Tasks and exercises.
1) According to the prom advice text, why should someone who wants to lose 5 pounds start a program at least 3 weeks before prom? Explain in one to three sentences.
2) In the prom advice text, rewrite the stretch from "Other strategies for" through "if you're prepared.", changing "rest" to "sleep".
3) What does the prom advice text suggest having in case your ride gets wild or doesn't show up?

Text segment.

The important thing is to find someone you'll enjoy spending the evening with, whether it's a friend, boyfriend or girlfriend, or the object of your secret desire. Because most people want to relax and keep their options open for fun, more and more people go to prom with a group of friends instead of a date. Who better to spend the evening with than the people who love you for who you are?
Planning to lose weight? Everyone can benefit from exercise and healthy eating habits a few weeks before prom, but dieting might not be the way to go.
If you've talked to your doctor about needing to lose weight, prom could be a great reason to get motivated. But avoid last-minute crash diets. People who resort to these are usually left feeling weak, cranky, and not in the mood for fun.
Because the weight lost through crash diets is mostly water weight, people usually gain the weight back after prom's over. Studies have found that frequent "yo-yo" dieters — people who crash diet and then go back to eating normally — may end up gaining more weight over time.
To lose weight for real and keep it off for the rest of the summer's fun and beyond, plan to lose 1 or 2 pounds a week through regular exercise and by eating a variety of healthy foods. Since it's almost impossible to lose more than a couple of pounds of body fat per week, set your goals early on: If you'd like to lose 5 pounds, for example, start your program at least 3 weeks before the big night.
Exercising and eating right will also help your skin look its best. Speaking of skin, we all know the problems tanning causes later in life, but lots of people don't know how tanning can mess with prom-night looks: Some people are prone to breakouts or rashes after tanning; others notice it leaves them with dull, dry, flaky skin.
So look for alternatives to the tanning bed. Plan ahead and experiment with store-bought tanning products. Try them out several weeks in advance to find out which one works best for you.
Other strategies for looking prom-night gorgeous? Get plenty of rest, especially on the days leading up to prom. And no matter what body type you have or how much money you spend, confidence helps you look good!
Lots of people feel pressure from their friends to drink, do drugs, or lose their virginity on prom night. Take a minute to think in advance about how you'll avoid getting into an unwanted situation. (No one wants to spend prom night in jail or at the hospital after being pressured into drinking or doing drugs.) You'll feel more confident and in control if you're prepared.
Drugs and alcohol impair judgment in ways that can hurt you — even if you're not the one using them. Be sure you have a safe ride home, whether it's a designated driver, parent, or that chauffeur-driven limo. It's also a good idea to have cab fare or to bring a cell phone and the number of an older sibling or parent just in case your ride gets wild or doesn't show up.
Substances like alcohol and drugs can play a role in people losing their virginity or having unwanted sex on prom night. Be aware of what's going on around you and try to stay in control. Also, be aware of your date's ability to consent to sexual activity. If your date is not in a condition to respond or react, it could be rape.

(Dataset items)
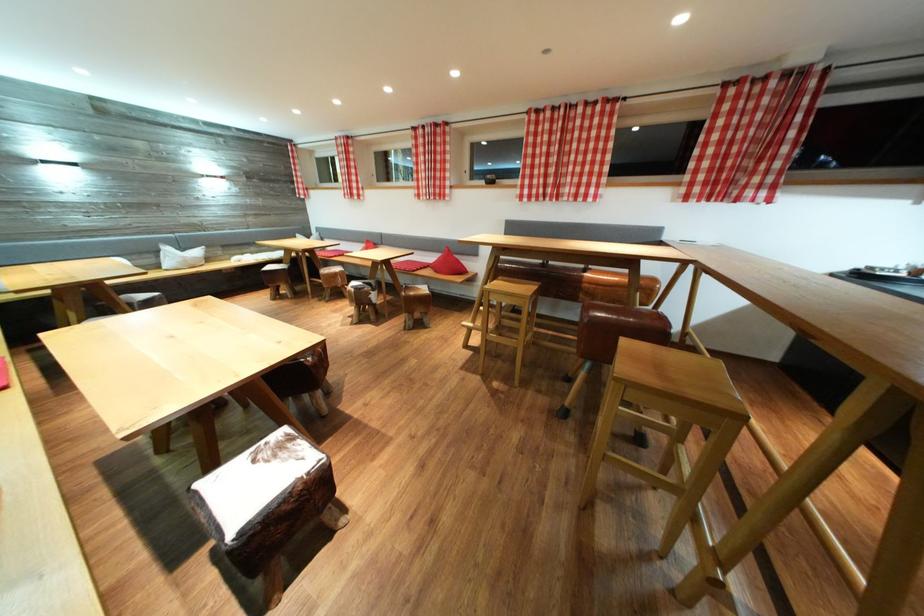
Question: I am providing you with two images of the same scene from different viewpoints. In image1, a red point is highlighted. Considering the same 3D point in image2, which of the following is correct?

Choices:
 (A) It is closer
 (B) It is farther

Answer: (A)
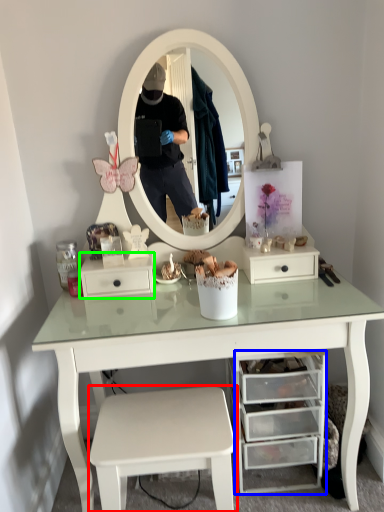
Question: Which is farther away from stool (highlighted by a red box)? drawer (highlighted by a blue box) or drawer (highlighted by a green box)?

Choices:
 (A) drawer
 (B) drawer

Answer: (B)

Answers to the exercises.
1) It is almost impossible to lose more than a couple of pounds of body fat per week, so goals need to be set early. At 1 or 2 pounds a week, losing 5 pounds takes at least 3 weeks.

2)
Other strategies for looking prom-night gorgeous? Get plenty of sleep, especially on the days leading up to prom. And no matter what body type you have or how much money you spend, confidence helps you look good!
Lots of people feel pressure from their friends to drink, do drugs, or lose their virginity on prom night. Take a minute to think in advance about how you'll avoid getting into an unwanted situation. (No one wants to spend prom night in jail or at the hospital after being pressured into drinking or doing drugs.) You'll feel more confident and in control if you're prepared.

3) Cab fare, or a cell phone and the number of an older sibling or parent.